Dual-luciferase assay
Luciferase vectors with the 3’UTR of circRHOT1 or E2F3 and their mutant versions, containing the Renilla luciferase gene (hRluc) and firefly luciferase gene (hLuc), were obtained from Genechem(Shanghai, China). 293T cells were plated in 24-well plates and were cultured overnight. Then, luciferase vectors were cotransfected into cells with the miR-125a-3p mimic or a mimic NC and were incubated for 48h. Luciferase assays were then performed using a Dual-Luciferase Reporter Assay System kit (E2920, Promega, USA). Firefly luciferase activity was normalized to Renilla luciferase activity and was expressed as a percentage of the control.
Transwell assay
Transwell chambers with Matrigel (BD Biosciences, CA, USA) were used to detect cell invasion. The bottom chambers were added 500 µl of complete medium.PANC-1 cells were digested and suspended in serum-free medium, and 200 µl was loaded into the upper chambers (containing 6×10^4 cells).After incubation at 37 °C for 24 h, the cells on the bottom of the upper chambers were fixed with 4% formaldehyde for half an hour, and then stained with 0.1% crystal violet solution for half an hour; images were then collected from five different fields of each sample. The number of invasive cells was counted by ImageJ.
Flow cytometry
Cell apoptosis was assayed by using an Annexin V-APC/7-AAD apoptosis kit (MULTI, China). PANC-1 cells were collected and suspended in 1× binding buffer, and then V-PAC and 7-AAD were added. After incubating in the dark for 15 minutes, the percentage of apoptotic cells was detected by flow cytometry (BD FACSCalibur).
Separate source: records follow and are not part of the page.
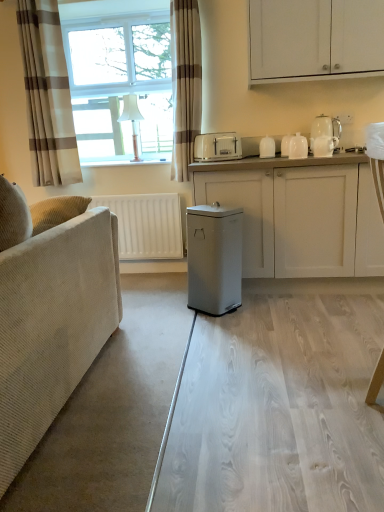
Question: Does point (312, 131) appear closer or farther from the camera than point (299, 141)?

Choices:
 (A) closer
 (B) farther

Answer: (A)

Question: From the image's perspective, is white glossy coffee machine at upper right positioned above or below white glossy jar at upper right, acting as the 3th appliance starting from the left?

Choices:
 (A) above
 (B) below

Answer: (A)

Question: Which of these objects is positioned closest to the beige plaid curtain at upper left, positioned as the second curtain in left-to-right order?

Choices:
 (A) white matte cabinet at center, positioned as the 1th cabinetry in bottom-to-top order
 (B) white matte radiator at left
 (C) metallic gray trash can at center
 (D) transparent glass table at center
 (E) white glossy coffee machine at upper right

Answer: (B)

Question: Based on their relative distances, which object is nearer to the white plastic toaster at center, the first appliance from the left?

Choices:
 (A) beige corduroy couch at left
 (B) beige plaid curtain at upper left, which ranks as the 2th curtain in right-to-left order
 (C) metallic gray trash can at center
 (D) white glossy teapot at upper right, which is the 2th appliance from left to right
 (E) white glossy cups at upper right, arranged as the first appliance when viewed from the right

Answer: (D)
Cell cycle analysis was performed using a Cell Cycle Staining kit (MULTI, China). PANC-1 cells were collected and suspended in DNA staining solution with 1% permeabilization solution; they were stained in the dark for 30 minutes, and then they were detected by flow cytometry (BD FACSCalibur).
Statistical analysis
Comparison of data between groups are presented as the mean ± standard deviation. Student’s t-tests, Fisher's exact tests, and Mann-Whitney tests were performed by using SPSS (v.13.0.0; SPSS Inc., Chicago, IL, USA) to determine statistical significance. *P < 0.05 was considered statistically significant, and **P < 0.01 was considered highly statistically significant.